Então, deve desligar urgentemente a televisão, fechar as cortinas e colocar um vídeo da Loriot no arquivo. Em alternativa, um olhar tranquilo pela janela também ajuda. - Se a obrigatoriedade voltar a ser obrigatória - poderei então apresentar a minha declaração de impostos também com uma régua?
Só se a régua estiver em conformidade com a norma DIN e tiver a assinatura do prefeito da repartição de finanças. Caso contrário, corre-se o risco de uma tributação posterior sobre o peso do papel. - O que devo fazer se a minha sala de estar se assemelha cada vez mais a uma base de defesa territorial?
Levar todas as conversas para a casa de banho e só realizar debates com uma touca de banho. Isto indica determinação. - Tenho de informar a minha mulher de todas as notificações de serviço militar?
Não. Também pode virar a lata de salsichas de fígado. De acordo com o protocolo familiar de 1973, isto é considerado uma comunicação indireta de grande relevância estratégica. - Porque é que o cão estava a usar o boné e não o homem?
Porque, em muitos casos, os cães atingem mais rapidamente a patente de cabo, especialmente com ventos de oeste. Os homens, por outro lado, têm de cortar a relva pelo menos três vezes. - Posso tocar tuba em vez de andar armado com uma espingarda na Bundeswehr?
Sim - desde que se consiga tocar a canção de marcha "Wir lagen vor Madagaskar" de trás para a frente na tuba sem qualquer erro. Ao mesmo ritmo, claro. - É permitido documentar os deveres obrigatórios numa especificação?

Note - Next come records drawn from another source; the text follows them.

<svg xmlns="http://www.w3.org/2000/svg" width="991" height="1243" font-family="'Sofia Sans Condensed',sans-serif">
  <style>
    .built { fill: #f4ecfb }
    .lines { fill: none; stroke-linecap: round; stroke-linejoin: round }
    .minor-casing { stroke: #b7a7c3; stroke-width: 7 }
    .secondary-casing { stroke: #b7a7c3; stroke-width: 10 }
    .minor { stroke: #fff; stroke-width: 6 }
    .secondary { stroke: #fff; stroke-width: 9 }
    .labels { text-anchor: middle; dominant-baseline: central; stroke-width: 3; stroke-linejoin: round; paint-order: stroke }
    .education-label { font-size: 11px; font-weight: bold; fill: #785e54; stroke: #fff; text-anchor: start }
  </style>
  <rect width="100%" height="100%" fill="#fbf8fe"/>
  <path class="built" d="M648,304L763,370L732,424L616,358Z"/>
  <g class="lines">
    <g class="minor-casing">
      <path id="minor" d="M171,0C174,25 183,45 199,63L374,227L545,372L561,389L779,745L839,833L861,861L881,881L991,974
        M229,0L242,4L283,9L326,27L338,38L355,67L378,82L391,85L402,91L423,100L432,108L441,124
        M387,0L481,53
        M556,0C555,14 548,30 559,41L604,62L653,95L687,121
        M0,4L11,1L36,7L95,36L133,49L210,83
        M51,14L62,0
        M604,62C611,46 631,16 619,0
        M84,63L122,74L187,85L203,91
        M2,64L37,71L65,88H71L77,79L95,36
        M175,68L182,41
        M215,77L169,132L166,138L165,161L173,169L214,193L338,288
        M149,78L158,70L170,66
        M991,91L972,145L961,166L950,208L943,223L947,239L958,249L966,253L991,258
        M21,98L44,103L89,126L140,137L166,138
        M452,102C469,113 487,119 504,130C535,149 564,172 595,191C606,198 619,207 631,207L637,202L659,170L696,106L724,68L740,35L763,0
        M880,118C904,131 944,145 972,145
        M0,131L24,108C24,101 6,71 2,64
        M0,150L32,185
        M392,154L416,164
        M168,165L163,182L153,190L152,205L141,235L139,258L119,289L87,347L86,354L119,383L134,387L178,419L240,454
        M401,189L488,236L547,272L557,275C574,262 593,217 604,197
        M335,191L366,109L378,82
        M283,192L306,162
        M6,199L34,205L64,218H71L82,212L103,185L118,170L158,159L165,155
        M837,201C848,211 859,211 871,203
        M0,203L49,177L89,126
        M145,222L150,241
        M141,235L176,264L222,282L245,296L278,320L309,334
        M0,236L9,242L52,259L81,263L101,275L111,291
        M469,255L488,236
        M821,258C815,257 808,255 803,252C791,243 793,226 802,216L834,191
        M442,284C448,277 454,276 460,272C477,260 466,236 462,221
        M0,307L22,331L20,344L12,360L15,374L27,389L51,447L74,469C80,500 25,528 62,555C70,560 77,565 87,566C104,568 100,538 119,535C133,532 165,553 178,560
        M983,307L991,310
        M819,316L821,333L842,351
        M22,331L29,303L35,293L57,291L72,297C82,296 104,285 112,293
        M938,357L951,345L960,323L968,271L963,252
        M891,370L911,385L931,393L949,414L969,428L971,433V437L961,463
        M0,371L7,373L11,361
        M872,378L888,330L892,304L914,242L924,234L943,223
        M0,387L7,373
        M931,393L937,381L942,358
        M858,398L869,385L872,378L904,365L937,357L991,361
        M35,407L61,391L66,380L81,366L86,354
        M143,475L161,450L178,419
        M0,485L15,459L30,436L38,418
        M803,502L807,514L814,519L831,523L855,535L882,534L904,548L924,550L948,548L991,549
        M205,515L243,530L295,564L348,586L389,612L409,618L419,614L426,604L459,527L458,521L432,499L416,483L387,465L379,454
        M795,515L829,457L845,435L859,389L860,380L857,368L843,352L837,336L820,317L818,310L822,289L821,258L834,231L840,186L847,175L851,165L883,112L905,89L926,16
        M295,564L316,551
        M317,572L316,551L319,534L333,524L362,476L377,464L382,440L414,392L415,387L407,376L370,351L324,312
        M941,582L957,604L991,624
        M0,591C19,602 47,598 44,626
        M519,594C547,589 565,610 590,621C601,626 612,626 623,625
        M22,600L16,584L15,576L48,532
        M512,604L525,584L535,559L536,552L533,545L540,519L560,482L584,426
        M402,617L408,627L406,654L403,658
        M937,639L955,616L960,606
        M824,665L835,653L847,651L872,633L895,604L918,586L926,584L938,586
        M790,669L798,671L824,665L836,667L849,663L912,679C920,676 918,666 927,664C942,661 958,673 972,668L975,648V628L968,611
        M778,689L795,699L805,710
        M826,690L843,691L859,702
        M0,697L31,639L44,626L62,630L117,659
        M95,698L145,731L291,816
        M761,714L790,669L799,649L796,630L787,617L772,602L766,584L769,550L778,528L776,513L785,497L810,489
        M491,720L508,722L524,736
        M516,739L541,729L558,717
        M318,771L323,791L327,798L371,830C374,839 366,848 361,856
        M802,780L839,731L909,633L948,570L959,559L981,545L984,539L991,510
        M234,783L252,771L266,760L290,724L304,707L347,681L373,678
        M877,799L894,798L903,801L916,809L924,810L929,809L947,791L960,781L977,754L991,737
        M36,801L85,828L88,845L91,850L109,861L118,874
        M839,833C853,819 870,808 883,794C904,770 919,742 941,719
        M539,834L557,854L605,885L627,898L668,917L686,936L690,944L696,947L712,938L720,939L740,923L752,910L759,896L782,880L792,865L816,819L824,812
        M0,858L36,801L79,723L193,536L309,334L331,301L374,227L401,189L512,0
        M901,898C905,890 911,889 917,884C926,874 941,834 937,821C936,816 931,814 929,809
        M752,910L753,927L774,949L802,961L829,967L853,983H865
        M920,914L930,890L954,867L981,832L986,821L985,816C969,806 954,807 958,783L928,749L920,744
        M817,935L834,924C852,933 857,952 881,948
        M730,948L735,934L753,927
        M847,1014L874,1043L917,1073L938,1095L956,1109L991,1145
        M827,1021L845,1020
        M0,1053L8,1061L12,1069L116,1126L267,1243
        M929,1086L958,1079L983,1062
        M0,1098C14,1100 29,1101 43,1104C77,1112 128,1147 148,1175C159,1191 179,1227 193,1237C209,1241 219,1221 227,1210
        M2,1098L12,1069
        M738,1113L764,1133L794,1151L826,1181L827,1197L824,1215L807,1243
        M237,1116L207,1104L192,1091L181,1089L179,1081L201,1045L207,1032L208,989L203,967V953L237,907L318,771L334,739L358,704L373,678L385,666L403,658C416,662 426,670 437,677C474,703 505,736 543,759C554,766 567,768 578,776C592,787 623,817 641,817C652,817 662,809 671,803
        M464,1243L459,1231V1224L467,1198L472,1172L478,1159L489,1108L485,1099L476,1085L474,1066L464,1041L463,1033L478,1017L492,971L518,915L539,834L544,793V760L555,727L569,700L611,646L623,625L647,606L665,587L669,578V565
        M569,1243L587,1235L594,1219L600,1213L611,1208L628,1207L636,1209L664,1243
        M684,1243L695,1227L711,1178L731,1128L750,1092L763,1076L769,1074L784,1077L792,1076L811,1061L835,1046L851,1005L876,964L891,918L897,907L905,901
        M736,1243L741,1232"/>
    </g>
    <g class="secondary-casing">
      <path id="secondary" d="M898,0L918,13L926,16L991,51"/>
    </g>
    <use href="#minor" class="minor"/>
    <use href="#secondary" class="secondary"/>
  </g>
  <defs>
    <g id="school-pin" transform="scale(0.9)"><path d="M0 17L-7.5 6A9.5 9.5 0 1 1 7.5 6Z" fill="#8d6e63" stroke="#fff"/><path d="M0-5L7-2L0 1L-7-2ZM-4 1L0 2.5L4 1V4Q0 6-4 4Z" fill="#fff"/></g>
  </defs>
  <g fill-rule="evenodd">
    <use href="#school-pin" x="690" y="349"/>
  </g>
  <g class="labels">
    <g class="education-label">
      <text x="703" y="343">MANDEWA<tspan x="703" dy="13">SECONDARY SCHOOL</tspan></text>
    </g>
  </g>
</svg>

Sem dúvida. Os registos de serviço são mesmo obrigatórios a partir do quarto nível obrigatório. No entanto, só podem ser preenchidos com canetas esferográficas do stock da Bundeswehr. - Como é que me devo comportar corretamente quando a televisão começa a mentir mas a minha sandes de salsicha já foi comida?
Primeiro, acaba de mastigar. Depois, senta-se demonstrativamente ao lado da televisão, murmura "Oh, meu Deus!" e muda para a imagem congelada. - Posso esbofetear o apresentador na televisão, mesmo que seja apenas um espetador?
Apenas simbolicamente - tocando levemente no ecrã com uma cópia antiga do guia televisivo de 2023. Qualquer outra coisa seria indelicada e possivelmente subversiva do Estado.